SQLite by default (single-file, zero-config), with Postgres support for larger deployments. Tables:

  • users — accounts and auth tokens
  • channels — channel metadata and modes
  • channel_members — membership and user modes
  • messages — message history (rotated per MAX_HISTORY)
  • message_queue — per-user pending delivery queue
  • server_links — federation peer configuration

Project Structure

Following gohttpserver CONVENTIONS.md:

chat/
├── cmd/
│   └── chat/
│       └── main.go
├── internal/
│   ├── config/
│   │   └── config.go
│   ├── database/
│   │   └── database.go
│   ├── globals/
│   │   └── globals.go
│   ├── handlers/
│   │   ├── handlers.go
│   │   ├── auth.go
│   │   ├── channels.go
│   │   ├── federation.go
│   │   ├── healthcheck.go
│   │   ├── messages.go
│   │   └── users.go
│   ├── healthcheck/
│   │   └── healthcheck.go
│   ├── logger/
│   │   └── logger.go
│   ├── middleware/
│   │   └── middleware.go
│   ├── models/
│   │   ├── channel.go
│   │   ├── message.go
│   │   └── user.go
│   ├── queue/
│   │   └── queue.go
│   └── server/
│       ├── server.go
│       ├── http.go
│       └── routes.go
├── go.mod
├── go.sum
├── Makefile
├── Dockerfile
├── CONVENTIONS.md → (copy from gohttpserver)
└── README.md

Required Libraries

Per gohttpserver conventions:

Purpose Library
DI go.uber.org/fx
Router github.com/go-chi/chi
Logging log/slog (stdlib)
Config github.com/spf13/viper
Env github.com/joho/godotenv/autoload
CORS github.com/go-chi/cors
Metrics github.com/prometheus/client_golang
DB modernc.org/sqlite + database/sql

Design Principles

  1. HTTP is the only transport — no WebSockets, no raw TCP, no protocol negotiation.

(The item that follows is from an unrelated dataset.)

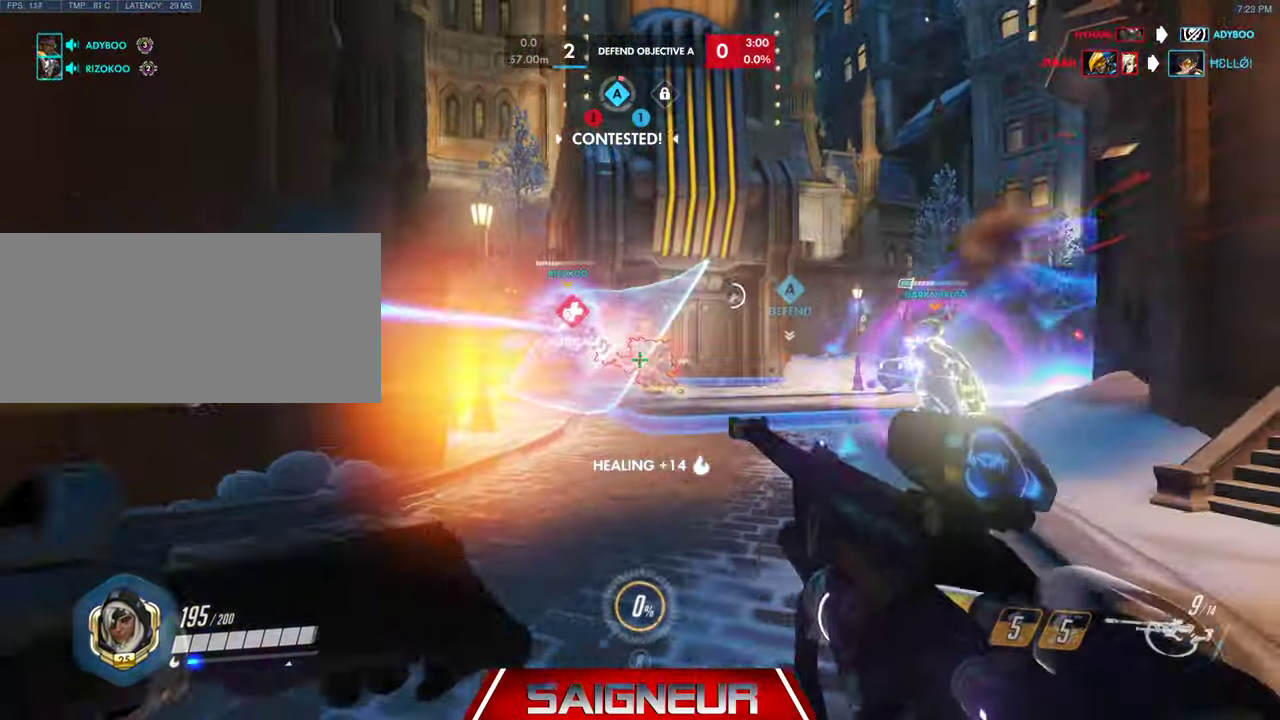
{"keys": ["a", "d"], "mouse": [], "events": [[67, "a", "down"], [133, "d", "up"], [500, "d", "down"]]}
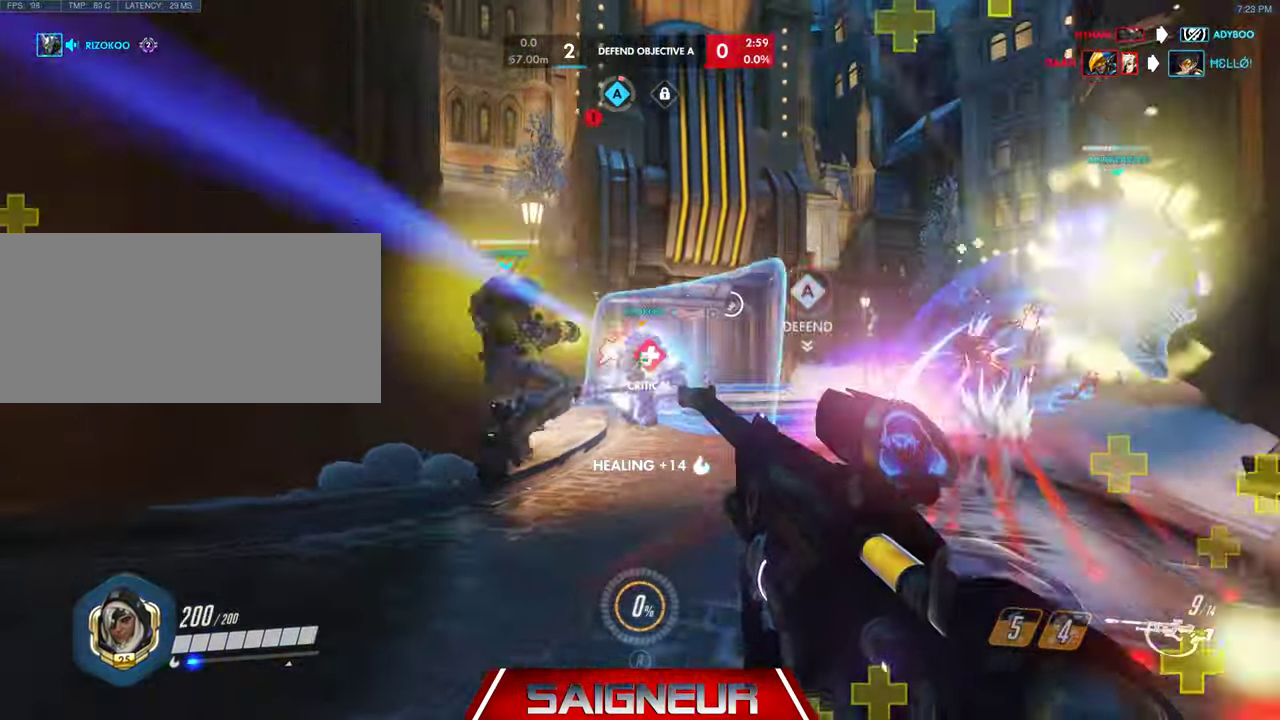
{"keys": ["a"], "mouse": [], "events": [[67, "a", "up"], [67, "w", "down"], [167, "mouse_left", "down"], [300, "mouse_left", "up"], [333, "a", "down"], [367, "d", "up"], [367, "mouse_left", "down"], [367, "w", "up"], [467, "mouse_left", "up"]]}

HTTP is universal, proxy-friendly, and works everywhere.
  2. Server holds state — clients are stateless. Reconnect, switch devices, lose connectivity — your messages are waiting.
  3. Structured messages — JSON with extensible metadata. Enables signatures, rich content, client extensions without protocol changes.
  4. Simple deployment — single binary, SQLite default, zero mandatory external dependencies.
  5. No eternal logs — history rotates. Chat should be ephemeral by default.
  6. Federation optional — single server works standalone. Linking is opt-in.

Status

Design phase. This README is the spec. Implementation has not started.